Disease caused by the four types of malaria is similar, although falciparum malaria differs from the others in some important respects. In particular, the differences involve the way in which the parasites multiply in the blood. P. falciparum can invade erythrocytes at any stage of maturity, but P. ovale and P. vivax only invade relatively young red cells, while P. malariae attacks older cells. In addition, with falciparum malaria, infected blood cells stick to small blood vessel walls, causing microvascular blockage in vital organs. This does not occur with the other types of malaria.
All of the common symptoms of malaria are associated with the invasion of the erythrocytes and the subsequent destruction of these cells. The characteristic fever occurs when the infected red cells burst and release merozoites, haemoglobin and protozoal toxins into the bloodstream.
Attacks by the merozoite stage of the malaria parasite on erythrocytes are responsible for the characteristic symptoms of malaria.

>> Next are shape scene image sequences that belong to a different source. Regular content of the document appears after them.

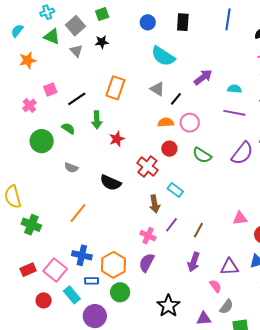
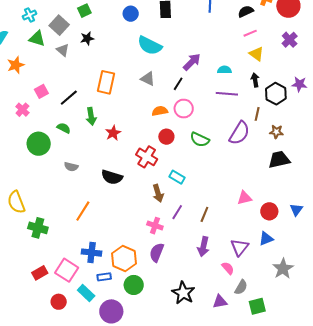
black line: (176, 99) -> (178, 84), moved
purple triangle: (229, 267) -> (240, 247), turned -42

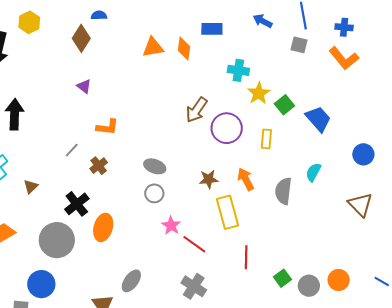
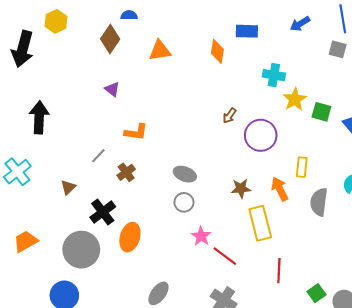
blue arrow: (263, 21) -> (300, 24), turned -60
orange triangle: (153, 47) -> (160, 51), moved
green square: (284, 105) -> (321, 112), turned -36
brown arrow: (197, 110) -> (230, 116), size x0.6
yellow rectangle: (266, 139) -> (302, 167), moved
brown triangle: (31, 187) -> (68, 187), moved

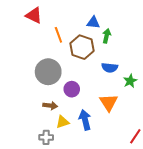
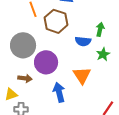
green arrow: (107, 36) -> (100, 29), moved
purple circle: (72, 89) -> (46, 62), size x1.5
yellow triangle: (63, 122) -> (11, 94), moved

The early symptoms of infection are non-specific, consisting of headache, lethargy, nausea and vomiting, diarrhoea and muscular aches and pains.
These symptoms appear when, at first, small numbers of erythrocytes are destroyed. As the parasites multiply, however, huge numbers are released simultaneously, producing the characteristic bouts of fever.
The characteristic fever or paroxysm may peak at 40°C.
Each attack lasts for up to 12 hours, except for falciparum malaria where attacks may last for as long as 36 hours. During an attack the initial symptoms are enhanced, and fever can reach very high levels (up to 40°C or higher). The time to the next fever or paroxysm depends upon the time it takes for the next generation of schizonts to mature and release their swarm of merozoites.